◆ Extracted material
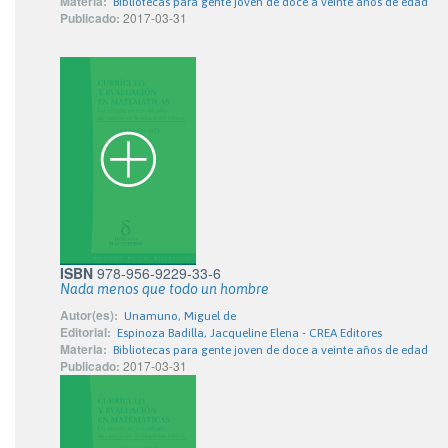
Materia:
Bibliotecas para gente joven de doce a veinte años de edad
Publicado:
2017-03-31
ISBN
978-956-9229-33-6
Nada menos que todo un hombre
Autor(es):
Unamuno, Miguel de
Editorial:
Espinoza Badilla, Jacqueline Elena - CREA Editores
Materia:
Bibliotecas para gente joven de doce a veinte años de edad
Publicado:
2017-03-31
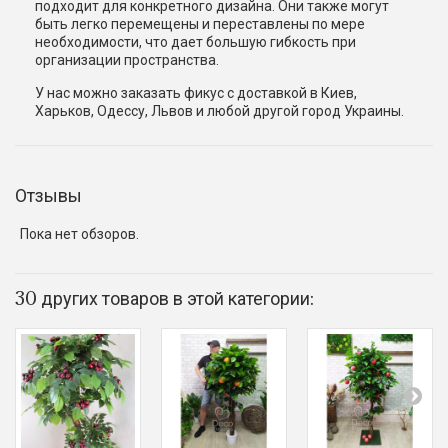
подходит для конкретного дизайна. Они также могут
быть легко перемещены и переставлены по мере
необходимости, что дает большую гибкость при
организации пространства.
У нас можно заказать фикус с доставкой в Киев,
Харьков, Одессу, Львов и любой другой город Украины.
Отзывы
Пока нет обзоров.
30 других товаров в этой категории:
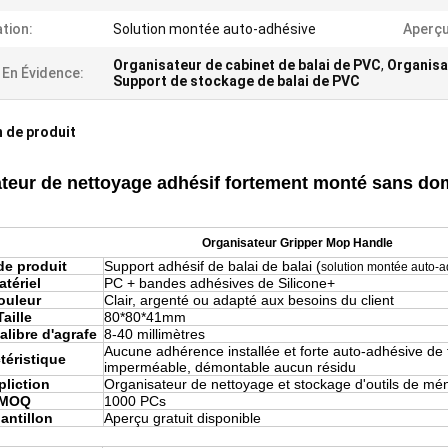
ation:
Solution montée auto-adhésive
Aperçu
Organisateur de cabinet de balai de PVC
,
Organisat
 En Évidence:
Support de stockage de balai de PVC
 de produit
teur de nettoyage adhésif fortement monté sans do
Organisateur Gripper Mop Handle
e produit
Support adhésif de balai de balai (
solution montée auto-a
atériel
PC + bandes adhésives de Silicone+
ouleur
Clair, argenté ou adapté aux besoins du client
Taille
80*80*41mm
calibre d'agrafe
8-40 millimètres
Aucune adhérence installée et forte auto-adhésive de f
téristique
imperméable, démontable aucun résidu
liction
Organisateur de nettoyage et stockage d'outils de m
MOQ
1000 PCs
antillon
Aperçu gratuit disponible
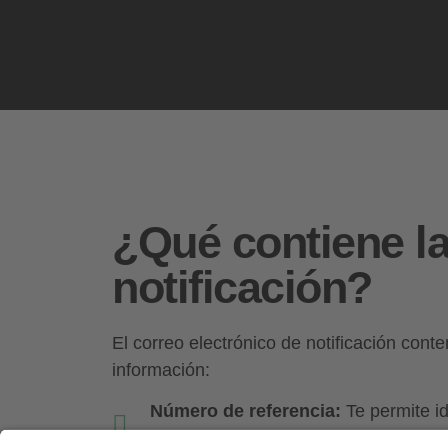
¿Qué contiene l
notificación?
El correo electrónico de notificación conte
información:
Número de referencia:
Te permite id
pedido.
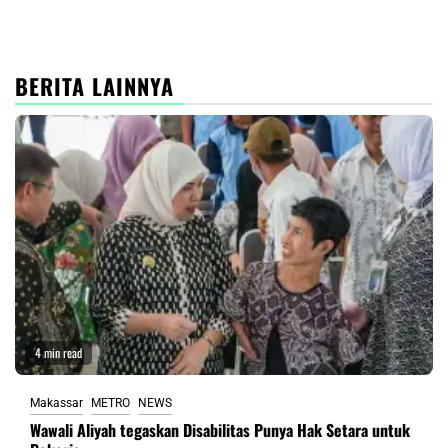
BERITA LAINNYA
4 min read
Makassar
METRO
NEWS
Wawali Aliyah tegaskan Disabilitas Punya Hak Setara untuk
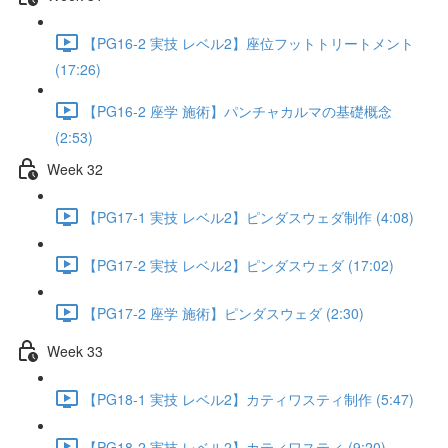
【PG16-2 実技 レベル2】座位フットトリートメント
(17:26)
【PG16-2 座学 施術】パンチャカルマの基礎概念
(2:53)
Week 32
【PG17-1 実技 レベル2】ピンダスウェダ制作 (4:08)
【PG17-2 実技 レベル2】ピンダスウェダ (17:02)
【PG17-2 座学 施術】ピンダスウェダ (2:30)
Week 33
【PG18-1 実技 レベル2】カティワスティ制作 (5:47)
【PG18-2 実技 レベル2】カティワスティ (9:20)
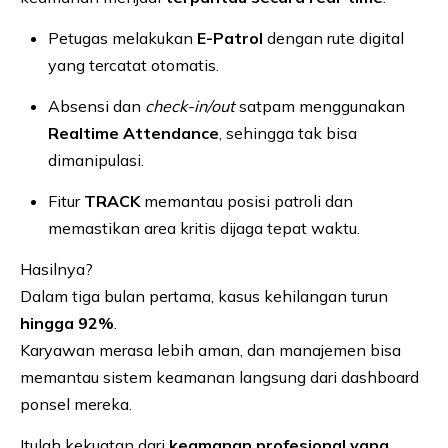
Petugas melakukan
E-Patrol
dengan rute digital
yang tercatat otomatis.
Absensi dan
check-in/out
satpam menggunakan
Realtime Attendance
, sehingga tak bisa
dimanipulasi.
Fitur
TRACK
memantau posisi patroli dan
memastikan area kritis dijaga tepat waktu.
Hasilnya?
Dalam tiga bulan pertama, kasus kehilangan turun
hingga 92%
.
Karyawan merasa lebih aman, dan manajemen bisa
memantau sistem keamanan langsung dari dashboard
ponsel mereka.
Itulah kekuatan dari
keamanan profesional yang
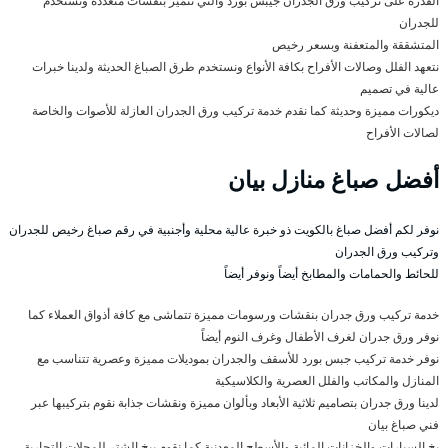
القدرة على تركيب ورق الجدران جيبس بورد والتي تتميز بنقشات متعددة وتستخدم
للجدران
المتشققة والمتعفنة وبسعر رخيص
نتعهد الفلل وصالات الأفراح بكافة الأنواع ونستخدم طرق الصباغ الحديثة ولدينا خبرات
عالية في تصميم
ديكورات مميزة وحديثة كما نقدم خدمة تركيب ورق الجدران العازلة للأصوات والخاصة
لصالات الأفراح
أفضل صباغ منازل بيان
نوفر لكم أفضل صباغ بالكويت ذو خبرة عالية محلية وأجنبية في رقم صباغ رخيص للجدران
وتركيب ورق الجدران
للحائط والحمامات والمطابخ أيضاً ونوفر أيضاً
خدمة تركيب ورق جدران بنقشات ورسومات مميزة تتماشى مع كافة أذواق العملاء كما
نوفر ورق جدران لغرف الأطفال وغرف النوم أيضاً
نوفر خدمة تركيب جبس بورد للأسقف والجدران بموديلات مميزة وعصرية تتناسب مع
المنازل والمكاتب والفلل العصرية والكلاسيكية
لدينا ورق جدران بتصاميم ثلاثية الأبعاد وبألوان مميزة ونقشات جذابة نقوم بتركيبها عبر
فني صباغ بيان
بخ السيارات والخزانات المائية والأسطح المعدنية كما نقوم ببخ الشتر للمحلات التجارية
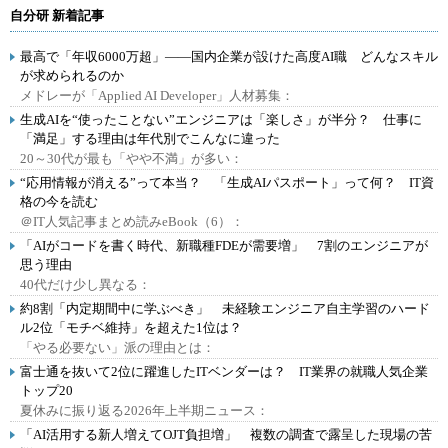
自分研 新着記事
最高で「年収6000万超」――国内企業が設けた高度AI職 どんなスキル
が求められるのか
メドレーが「Applied AI Developer」人材募集：
生成AIを“使ったことない”エンジニアは「楽しさ」が半分？ 仕事に
「満足」する理由は年代別でこんなに違った
20～30代が最も「やや不満」が多い：
“応用情報が消える”って本当？ 「生成AIパスポート」って何？ IT資
格の今を読む
＠IT人気記事まとめ読みeBook（6）：
「AIがコードを書く時代、新職種FDEが需要増」 7割のエンジニアが
思う理由
40代だけ少し異なる：
約8割「内定期間中に学ぶべき」 未経験エンジニア自主学習のハード
ル2位「モチベ維持」を超えた1位は？
「やる必要ない」派の理由とは：
富士通を抜いて2位に躍進したITベンダーは？ IT業界の就職人気企業
トップ20
夏休みに振り返る2026年上半期ニュース：
「AI活用する新人増えてOJT負担増」 複数の調査で露呈した現場の苦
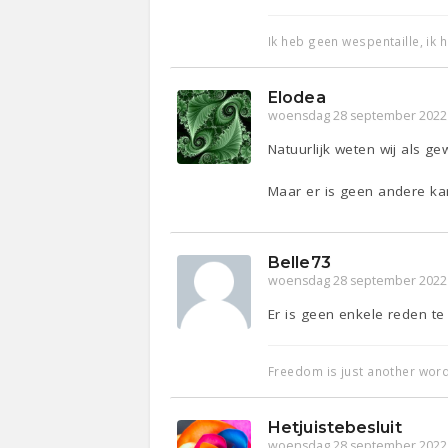
Ik heb geen wespentaille, ik
Elodea
woensdag 28 september 2022
Natuurlijk weten wij als ge
Maar er is geen andere kan
Belle73
woensdag 28 september 2022
Er is geen enkele reden t
Freedom is just another word f
Hetjuistebesluit
woensdag 28 september 2022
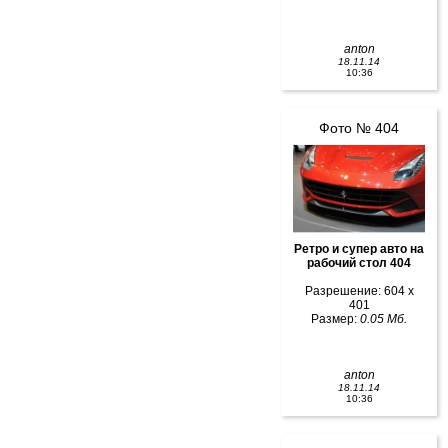
anton
18.11.14
10:36
Фото № 404
Ретро и супер авто на
рабочий стол 404
Разрешение: 604 x
401
Размер:
0.05 Мб.
anton
18.11.14
10:36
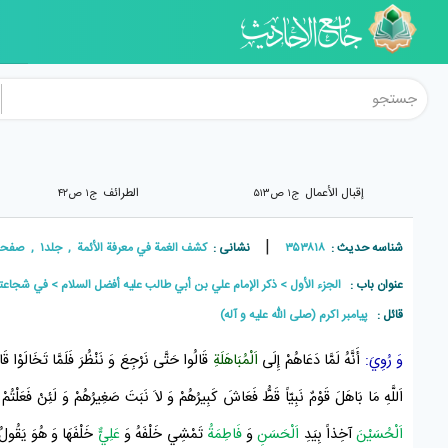
إقبال الأعمال
الطرائف
ج۱ ص۵۱۳
ج۱ ص۴۲
|
شناسه حدیث :
۳۵۳۸۱۸
نشانی :
کشف الغمة في معرفة الأئمة , جلد۱ , صفحه۲۳۴
عنوان باب :
الجزء الأول
ذكر الإمام علي بن أبي طالب عليه أفضل السلام
في شجاعته و
قائل :
پيامبر اکرم (صلی الله علیه و آله)
وَ رُوِيَ:
أَنَّهُ لَمَّا دَعَاهُمْ إِلَى
اَلْمُبَاهَلَةِ
قَالُوا حَتَّى نَرْجِعَ وَ نَنْظُرَ فَلَمَّا تَخَالَوْا قَ
اَللَّهِ مَا بَاهَلَ قَوْمٌ نَبِيّاً قَطُّ فَعَاشَ كَبِيرُهُمْ وَ لاَ نَبَتَ صَغِيرُهُمْ وَ لَئِنْ فَعَلْتُمْ لَتَه
اَلْحُسَيْنَ
آخِذاً بِيَدِ
اَلْحَسَنِ
وَ
فَاطِمَةُ
تَمْشِي خَلْفَهُ وَ
عَلِيٌّ
خَلْفَهَا وَ هُوَ يَقُولُ 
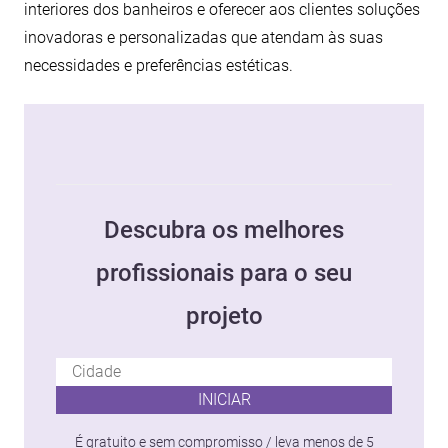
interiores dos banheiros e oferecer aos clientes soluções
inovadoras e personalizadas que atendam às suas
necessidades e preferências estéticas.
Descubra os melhores
profissionais para o seu
projeto
INICIAR
É gratuito e sem compromisso / leva menos de 5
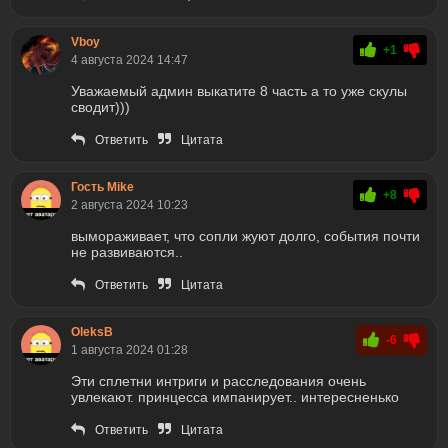
Vboy
+1
4 августа 2024 14:47
Уважаемый админ выкатите 8 часть а то уже скулы
сводит)))
Ответить
Цитата
Гость Mike
+8
2 августа 2024 10:23
вымораживает, что сопли жуют долго, события почти
не развиваются..
Ответить
Цитата
OleksB
-6
1 августа 2024 01:28
Эти сплетни интриги и расследования очень
увлекают. принцесса импанирует.. интересненько
Ответить
Цитата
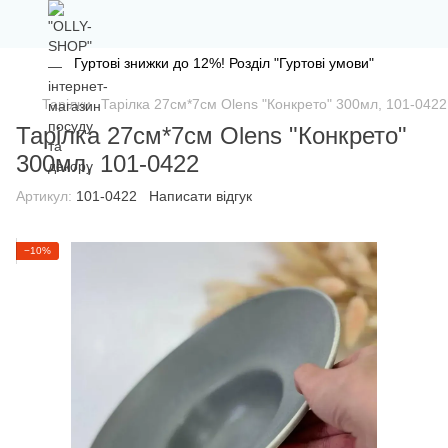
Гуртові знижки до 12%! Розділ "Гуртові умови"
Тарілки
Тарілка 27см*7cм Olens "Конкрето" 300мл, 101-0422
Тарілка 27см*7cм Olens "Конкрето"
300мл, 101-0422
Артикул:
101-0422
Написати відгук
−10%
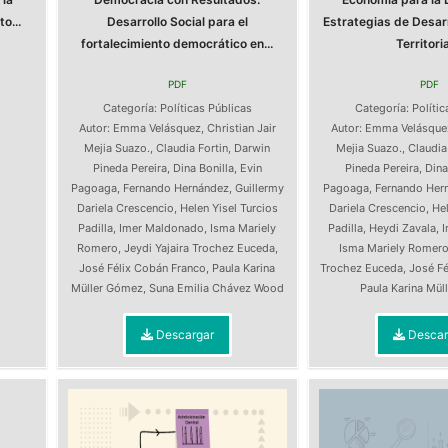
o...
Desarrollo Social para el
Estrategias de Desarr
fortalecimiento democrático en...
Territorial
PDF
PDF
s
Categoría:
Políticas Públicas
Categoría:
Polític
Autor:
Emma Velásquez
,
Christian Jair
Autor:
Emma Velásque
Mejia Suazo.
,
Claudia Fortin
,
Darwin
Mejia Suazo.
,
Claudia
Pineda Pereira
,
Dina Bonilla
,
Evin
Pineda Pereira
,
Dina
Pagoaga
,
Fernando Hernández
,
Guillermy
Pagoaga
,
Fernando Her
Dariela Crescencio
,
Helen Yisel Turcios
Dariela Crescencio
,
Hel
Padilla
,
Imer Maldonado
,
Isma Mariely
Padilla
,
Heydi Zavala
,
Romero
,
Jeydi Yajaira Trochez Euceda
,
Isma Mariely Romer
José Félix Cobán Franco
,
Paula Karina
Trochez Euceda
,
José Fé
Müller Gómez
,
Suna Emilia Chávez Wood
Paula Karina Mü
Descargar
Descar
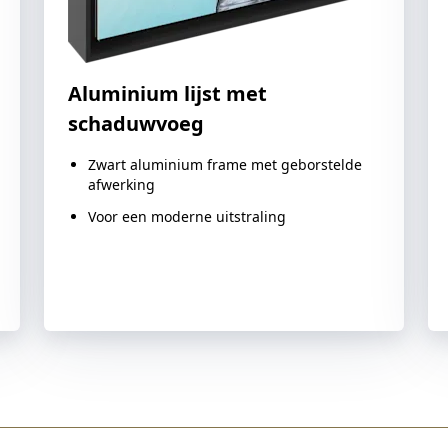
Aluminium lijst met
schaduwvoeg
Zwart aluminium frame met geborstelde
afwerking
Voor een moderne uitstraling
Deze variant kiezen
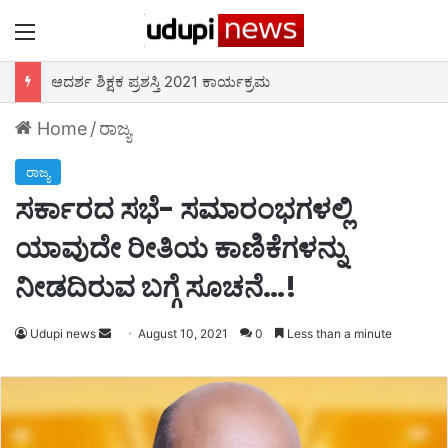
Menu
ಆದರ್ಶ ಶಿಕ್ಷಕ ಪ್ರಶಸ್ತಿ 2021 ಕಾರ್ಯಕ್ರಮ
Home
/
ರಾಜ್ಯ
ರಾಜ್ಯ
ಸರ್ಕಾರದ ಸಭೆ- ಸಮಾರಂಭಗಳಲ್ಲಿ
ಯಾವುದೇ ರೀತಿಯ ಕಾಣಿಕೆಗಳನ್ನು
ನೀಡದಿರುವ ಬಗ್ಗೆ ಸೂಚನೆ…!
Udupi news
Send
August 10, 2021
0
Less than a minute
an
email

◆ Exercise description
Your answer should contain only the lines from the beginning of the listing above through the line with "teur de nettoyage adhésif", copied exactly and without the pictures.

◆ Solution to the problem
Materia:
Bibliotecas para gente joven de doce a veinte años de edad
Publicado:
2017-03-31
ISBN
978-956-9229-33-6
Nada menos que todo un hombre
Autor(es):
Unamuno, Miguel de
Editorial:
Espinoza Badilla, Jacqueline Elena - CREA Editores
Materia:
Bibliotecas para gente joven de doce a veinte años de edad
Publicado:
2017-03-31
подходит для конкретного дизайна. Они также могут
быть легко перемещены и переставлены по мере
необходимости, что дает большую гибкость при
организации пространства.
У нас можно заказать фикус с доставкой в Киев,
Харьков, Одессу, Львов и любой другой город Украины.
Отзывы
Пока нет обзоров.
30 других товаров в этой категории:
ation:
Solution montée auto-adhésive
Aperçu
Organisateur de cabinet de balai de PVC
,
Organisat
 En Évidence:
Support de stockage de balai de PVC
 de produit
teur de nettoyage adhésif fortement monté sans do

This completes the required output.